What a great freaking film. I am of the firm belief that this is one of the very best movies released this year. I instantly wanted to see it again as soon as the perpetually intriguing final scene ended the movie. The entire movie simply flew by, adding to my desperation to watch it through again. So I waited, until I couldn’t any longer, and gave this unique film a second spin, followed by a third, and now a fourth.
This here is one hell of a puzzle of a movie, while being reminiscent of the very best aspects of Brazil and to a lesser extent, The Tenant. However, neither of those films mentioned presented such a puzzle to solve; most prominently, the beginning and final scene of this film that begs on its hands and knees to be pieced together. Each time I see the ending, I find myself sitting in silence, my head whirling, a tornado wreaking havoc in my temporal lobe as I desperately try to piece together the events that lead to such a climactic and confronting ending. No wonder then that this is a film that seems to have polarised audiences, with wildly varying reviews and opinions, ranging from complaints that it is too similar to Brazil (I am here to tell you now: it simply isn’t) or that it doesn’t make any sense; to extremely positive reviews praising the endless positive elements dotted throughout.
I guess I can see why some would compare this movie to Brazil; the colour palettes are similar (grey, grey and just a bit more grey), the world and workplace is vaguely similar, and Simon James finds himself constantly bewildered and ignored in a similar way to Sam Lowry.
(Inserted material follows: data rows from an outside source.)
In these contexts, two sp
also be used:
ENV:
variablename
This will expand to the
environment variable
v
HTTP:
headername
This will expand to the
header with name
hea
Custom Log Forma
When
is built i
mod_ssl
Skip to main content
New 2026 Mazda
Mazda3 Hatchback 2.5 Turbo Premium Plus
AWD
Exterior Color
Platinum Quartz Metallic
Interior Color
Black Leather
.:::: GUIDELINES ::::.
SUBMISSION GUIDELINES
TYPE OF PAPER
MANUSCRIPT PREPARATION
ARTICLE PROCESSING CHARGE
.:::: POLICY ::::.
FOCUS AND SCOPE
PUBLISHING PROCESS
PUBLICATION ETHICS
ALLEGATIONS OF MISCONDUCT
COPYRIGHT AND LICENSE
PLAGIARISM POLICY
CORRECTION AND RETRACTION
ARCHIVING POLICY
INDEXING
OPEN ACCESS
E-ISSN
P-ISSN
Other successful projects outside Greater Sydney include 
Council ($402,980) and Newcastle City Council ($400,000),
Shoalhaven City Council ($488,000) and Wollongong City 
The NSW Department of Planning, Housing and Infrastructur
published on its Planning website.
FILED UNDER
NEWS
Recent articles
But once the ‘double’ aspect comes into play, this turns into a different movie entirely, leaving Brazil as a speck in the rear-view mirror. Additionally, the concept of the lead character having a doppelgänger is handled deftly, with apparent ease as the movie seamlessly flows from scene to scene. Though sporting a somewhat similar premise to a movie also from this year, Enemy by Denis Villeneuve, the two could not be more different if they intentionally tried.
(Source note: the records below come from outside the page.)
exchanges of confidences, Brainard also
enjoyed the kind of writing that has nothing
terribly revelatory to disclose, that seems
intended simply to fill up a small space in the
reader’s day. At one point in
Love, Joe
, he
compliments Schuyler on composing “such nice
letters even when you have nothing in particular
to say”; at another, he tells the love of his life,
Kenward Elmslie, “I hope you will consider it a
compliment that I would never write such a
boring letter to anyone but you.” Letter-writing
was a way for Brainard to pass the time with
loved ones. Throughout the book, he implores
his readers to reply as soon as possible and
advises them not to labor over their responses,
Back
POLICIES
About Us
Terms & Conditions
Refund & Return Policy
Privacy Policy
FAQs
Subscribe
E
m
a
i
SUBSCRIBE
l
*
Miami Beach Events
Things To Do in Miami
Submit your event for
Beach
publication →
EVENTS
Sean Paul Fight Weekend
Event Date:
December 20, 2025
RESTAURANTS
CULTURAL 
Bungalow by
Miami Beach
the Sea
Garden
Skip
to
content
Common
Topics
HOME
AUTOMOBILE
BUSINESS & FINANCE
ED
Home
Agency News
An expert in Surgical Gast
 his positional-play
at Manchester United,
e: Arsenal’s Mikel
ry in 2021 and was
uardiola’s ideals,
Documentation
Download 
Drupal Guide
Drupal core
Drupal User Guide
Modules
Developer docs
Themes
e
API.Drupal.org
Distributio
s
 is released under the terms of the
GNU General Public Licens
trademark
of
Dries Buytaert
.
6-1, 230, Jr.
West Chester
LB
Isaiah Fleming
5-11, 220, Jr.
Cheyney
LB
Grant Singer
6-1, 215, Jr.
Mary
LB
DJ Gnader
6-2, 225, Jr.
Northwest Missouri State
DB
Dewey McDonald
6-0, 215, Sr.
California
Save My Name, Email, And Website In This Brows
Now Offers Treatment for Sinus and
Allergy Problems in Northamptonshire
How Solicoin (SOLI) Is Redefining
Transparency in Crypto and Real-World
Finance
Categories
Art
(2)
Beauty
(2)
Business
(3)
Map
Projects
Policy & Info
Personally, I feel I must praise Richard Ayoade’s (best known for his character ‘Moss’ from The IT Crowd) work-ethic in bringing this classic Dostoyevsky story to the screen, not to mention the effortless way he has managed to adapt the classical story to belong perfectly within a modern context. Considering the original text is from the 18th century, translated from Russian, I feel that this is a major accomplishment alone.
Everything is not as it seems in this extremely surreal word that Ayoade has created; and this surreal feeling is dramatically emphasised by several unique shots, one of which I believe is the key to solving this riddle of a film. It is a shot that features both near the start and near the end of the film, shooting the same part of the set from the exact same angle. This is yet another slice of divine pizza that makes this film such a fun puzzle to solve. The movie is so well made, scripted and acted, that it is no chore at all to watch the film multiple times; especially of course if you are as determined to solve the puzzle for yourself as I am.
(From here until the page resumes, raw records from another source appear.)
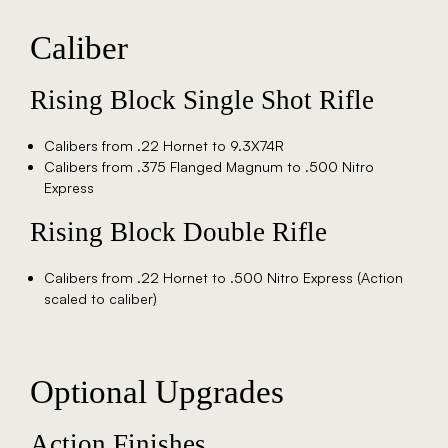
Caliber
Rising Block Single Shot Rifle
Calibers from .22 Hornet to 9.3X74R
Calibers from .375 Flanged Magnum to .500 Nitro
Express
Rising Block Double Rifle
Calibers from .22 Hornet to .500 Nitro Express (Action
scaled to caliber)
Optional Upgrades
Action Finishes​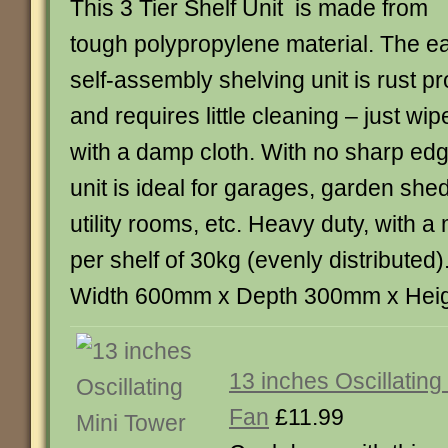
This 3 Tier Shelf Unit is made from
tough polypropylene material. The e
self-assembly shelving unit is rust pr
and requires little cleaning – just wip
with a damp cloth. With no sharp edg
unit is ideal for garages, garden sh
utility rooms, etc. Heavy duty, with
per shelf of 30kg (evenly distributed
Width 600mm x Depth 300mm x Hei
13 inches Oscillating
Fan
£11.99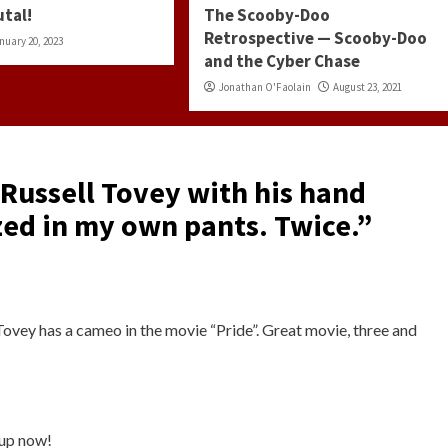
utal!
The Scooby-Doo
Retrospective — Scooby-Doo
nuary 20, 2023
and the Cyber Chase
Jonathan O'Faolain
August 23, 2021
 Russell Tovey with his hand
zed in my own pants. Twice.
”
Tovey has a cameo in the movie “Pride”. Great movie, three and
 up now!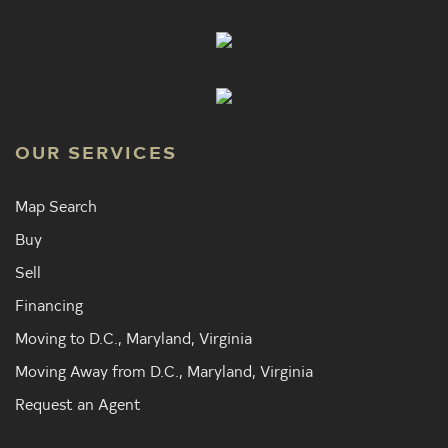
OUR SERVICES
Map Search
Buy
Sell
Financing
Moving to D.C., Maryland, Virginia
Moving Away from D.C., Maryland, Virginia
Request an Agent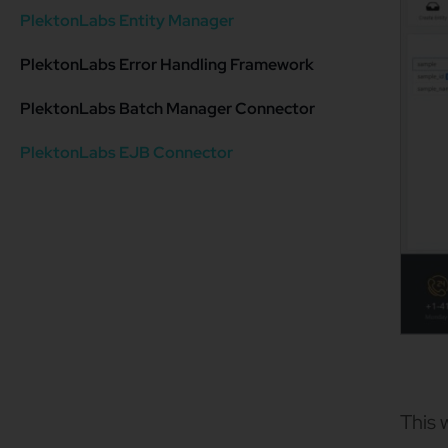
PlektonLabs Entity Manager
PlektonLabs Error Handling Framework
PlektonLabs Batch Manager Connector
PlektonLabs EJB Connector
This 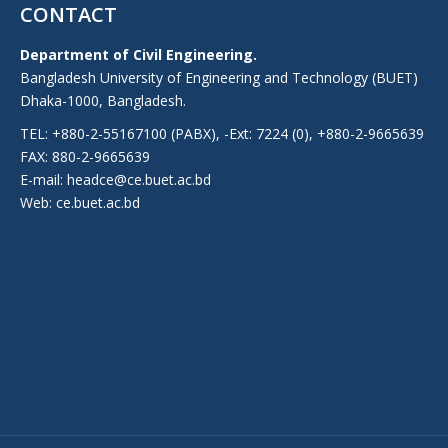
CONTACT
Department of Civil Engineering.
Bangladesh University of Engineering and Technology (BUET)
Dhaka-1000, Bangladesh.
TEL: +880-2-55167100 (PABX), -Ext: 7224 (0), +880-2-9665639
FAX: 880-2-9665639
E-mail: headce@ce.buet.ac.bd
Web:
ce.buet.ac.bd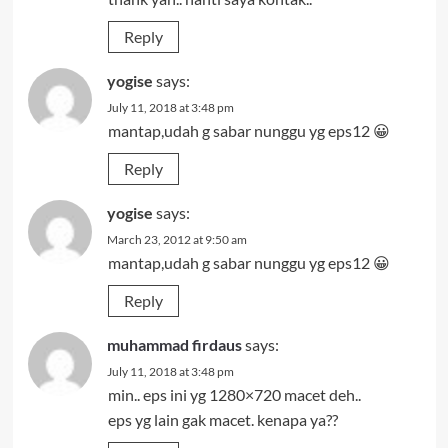
Reply
yogise
says:
July 11, 2018 at 3:48 pm
mantap,udah g sabar nunggu yg eps12 😀
Reply
yogise
says:
March 23, 2012 at 9:50 am
mantap,udah g sabar nunggu yg eps12 😀
Reply
muhammad firdaus
says:
July 11, 2018 at 3:48 pm
min.. eps ini yg 1280×720 macet deh..
eps yg lain gak macet. kenapa ya??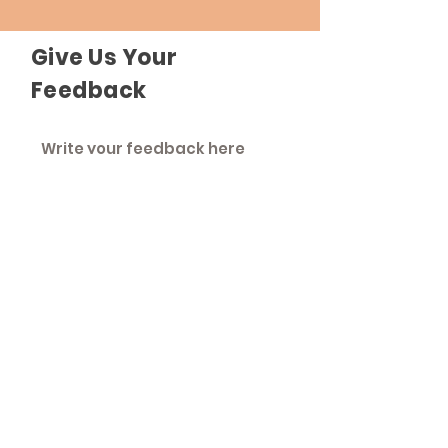
Give Us Your
Feedback
Send Feedback
The Roadhouse
An inclusive community that strives to
treat everyone as equals.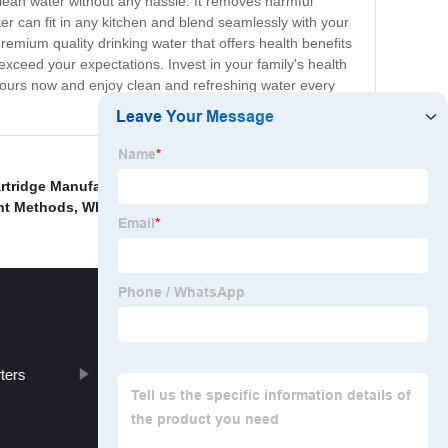
 clean water without any hassle. It removes harmful
ter can fit in any kitchen and blend seamlessly with your
premium quality drinking water that offers health benefits
xceed your expectations. Invest in your family's health
t yours now and enjoy clean and refreshing water every
artridge Manufacturer
,
Cheap Cross Flow Ultrafiltration
,
ent Methods
,
Wholesale Ultrafiltration Unit
,
rters
customized Membrane Industry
Jesse Eisenberg is the key to making this such a fun film to watch over and over. He may have turned in some average efforts in the past, but in addition to Night Moves, he has nailed two roles with a giant fucker of a hammer this year. What makes his performance in The Double so terrific and convincing is the way he plays his original self, as opposed to his Double. If it wasn’t the same actor, you would not believe that the same man is playing both parts, as despite the two obviously looking identical, Jesse plays them very differently, with each having his own unique personality and quirks. Each has his own motives, and to some extent, the original Simon James sees personality traits in his double James Simon (a nice little piece of writing there that brought a smile to my face – the simple reversing of surname and forename) that he seems to lack in his everyday life at work, in life. However, when (the double) James Simon’s motives become more clear as the movie marches forward, the whole plot gets turned sideways and upside-down yet again, adding yet another layer to this infinitely fascinating flick.
There is no doubt that this is a dark movie, there are a few spurts of dark humour that had me laughing out loud, but it is extremely gripping for the entire run-time. I have not seen Ayoade’s debut feature Submarine, but I now feel I must. I enjoyed the way this was shot, with very creative camera angles and surreal scenes littered throughout, not to mention the superbly written screenplay and script. I don’t think I need to point out that I highly recommended this film… To anyone who likes their movies surreal, as if it was created in another dimension; in addition to it being thought-provoking beyond belief, leaving you somewhat flabbergasted at first glance.
Do I think that I have solved the riddle? Personally, I think I am very close. Each viewing adds a piece to the 1,500 piece puzzle, and this most recent viewing has allowed a theory to bubble up from my cranium. I am confident that I have found my own spin on this movie; though of course to confirm this, I must watch it again. Well, as I think I have established, this is no problem for me! I could watch this flick ten times over and not get sick of its many eccentric qualities, with each viewing revealing more absurdities.
4.5/5 – I have a slight, tiny inkling that this review will tell you if this movie is for you or not. If you think that it is, get your arse into gear and watch this masterpiece, as many times as you can!! If you think in any way similar to myself, you will find yourself in movie-bliss. One of the most unique films I have ever seen.